NGP: a hardcore play

Which begs the question: how would such a strategy work alongside full-priced games to satisfy the hardcore gamers on Sony's new NGP?

One Britsoft veteran, who asked to remain anonymous, told TechRadar: "The one observation I would make is that if Sony adopt this strategy more widely to encompass all the major smartphone OS' then perhaps they will be devaluing their own portable gaming hardware.

"This would therefore suggest that Sony (the corporate entity) might be looking for a closer/merged future between their portable gaming hardware and their Xperia phone line. Intrinsically, it makes sense as they would be creating a much greyer overlap between mobile and portable gaming. Clever."

"NGP's a hardcore play by Sony," says Patrick Garratt, editor of news site VG247. "I think they're aiming for a high-priced machine with relatively low sales, with PS Suite taking care of the real mobile rush in the Android space.

"I'd be very surprised if you didn't see an iOS version of Suite announced this year."

The limitations of Sony making such a move – and developing iOS and Windows versions of the PlayStation Suite – are mainly commercial, not technical.

"Regarding this latest story of the possibility of Sony's PlayStation Suite heading to Apple's iOS or Microsoft Windows, it is going to be commercial (and political) barriers that might prevent the PlayStation Suite launching on other platforms rather than technical limitations," argues UK games industry analyst Nick Gibson,

Devs see sensible play from Sony

Brian McNicoll at Dynamo Games (the company behind the mobile versions of Championship Manager) is one mobile gaming developer who thinks the move would make total sense for Sony.
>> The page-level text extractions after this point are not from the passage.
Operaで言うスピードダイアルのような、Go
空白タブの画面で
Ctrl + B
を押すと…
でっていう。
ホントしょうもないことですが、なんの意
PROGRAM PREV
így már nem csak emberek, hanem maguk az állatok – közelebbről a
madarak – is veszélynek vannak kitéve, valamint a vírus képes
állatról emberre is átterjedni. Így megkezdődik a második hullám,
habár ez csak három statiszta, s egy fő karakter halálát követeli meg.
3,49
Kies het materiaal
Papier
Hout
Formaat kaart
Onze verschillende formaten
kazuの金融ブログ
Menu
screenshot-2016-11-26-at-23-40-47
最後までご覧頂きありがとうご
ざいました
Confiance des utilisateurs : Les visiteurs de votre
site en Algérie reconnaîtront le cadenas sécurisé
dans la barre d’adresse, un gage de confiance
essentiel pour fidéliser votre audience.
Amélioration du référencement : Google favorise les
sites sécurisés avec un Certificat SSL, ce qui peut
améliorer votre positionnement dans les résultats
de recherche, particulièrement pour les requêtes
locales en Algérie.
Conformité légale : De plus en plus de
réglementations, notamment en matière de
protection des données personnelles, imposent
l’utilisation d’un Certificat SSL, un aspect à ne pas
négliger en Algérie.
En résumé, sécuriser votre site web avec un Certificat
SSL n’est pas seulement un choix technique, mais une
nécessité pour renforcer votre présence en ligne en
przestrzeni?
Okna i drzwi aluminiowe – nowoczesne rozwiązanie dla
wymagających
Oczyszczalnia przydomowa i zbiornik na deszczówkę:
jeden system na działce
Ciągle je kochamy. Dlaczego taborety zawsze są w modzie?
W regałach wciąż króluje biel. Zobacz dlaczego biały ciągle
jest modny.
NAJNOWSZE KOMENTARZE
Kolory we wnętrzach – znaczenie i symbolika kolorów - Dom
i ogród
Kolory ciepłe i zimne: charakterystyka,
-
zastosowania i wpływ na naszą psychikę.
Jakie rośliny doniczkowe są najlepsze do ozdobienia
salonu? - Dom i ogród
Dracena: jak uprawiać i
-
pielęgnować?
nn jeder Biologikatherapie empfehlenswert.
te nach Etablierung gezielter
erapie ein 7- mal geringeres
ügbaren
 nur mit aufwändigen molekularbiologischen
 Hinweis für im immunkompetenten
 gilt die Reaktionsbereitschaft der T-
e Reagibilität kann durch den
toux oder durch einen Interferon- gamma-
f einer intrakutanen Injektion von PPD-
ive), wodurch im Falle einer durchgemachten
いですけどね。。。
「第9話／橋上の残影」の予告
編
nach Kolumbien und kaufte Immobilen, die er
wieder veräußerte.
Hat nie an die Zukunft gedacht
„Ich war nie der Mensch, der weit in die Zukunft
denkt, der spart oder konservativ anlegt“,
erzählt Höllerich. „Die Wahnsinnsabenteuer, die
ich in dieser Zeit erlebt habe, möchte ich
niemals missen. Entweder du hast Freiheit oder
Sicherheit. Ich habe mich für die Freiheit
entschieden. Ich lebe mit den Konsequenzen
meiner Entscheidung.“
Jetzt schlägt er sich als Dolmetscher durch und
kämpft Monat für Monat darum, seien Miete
"In an age where everything is going digital download it makes complete sense for Sony to want to go down this avenue," McNicoll told TechRadar.

"Mobile is now a key platform in gaming and if iOS in particular is going to be considered (and allowed by Apple) then the main issue that will be encountered for bringing older PS One games back will be the difference in controls.

"If they can solve that there will be a lot of well-loved games that people will be able to download for their iPhone and iPad and it can only be a good thing for the mobile and tablet market, especially for the consumer."

Stewart Hogart over at Chunk Games agrees that it is "great that there's a real willingness towards platform independence. It's good for developers and, though they might not realise it, good for gamers too.

"It should always be about the games, not the platform. It's been on the tip of everyone's tongue for so long. Thought I'd be interested to see how the games might work on touch-screen only platforms."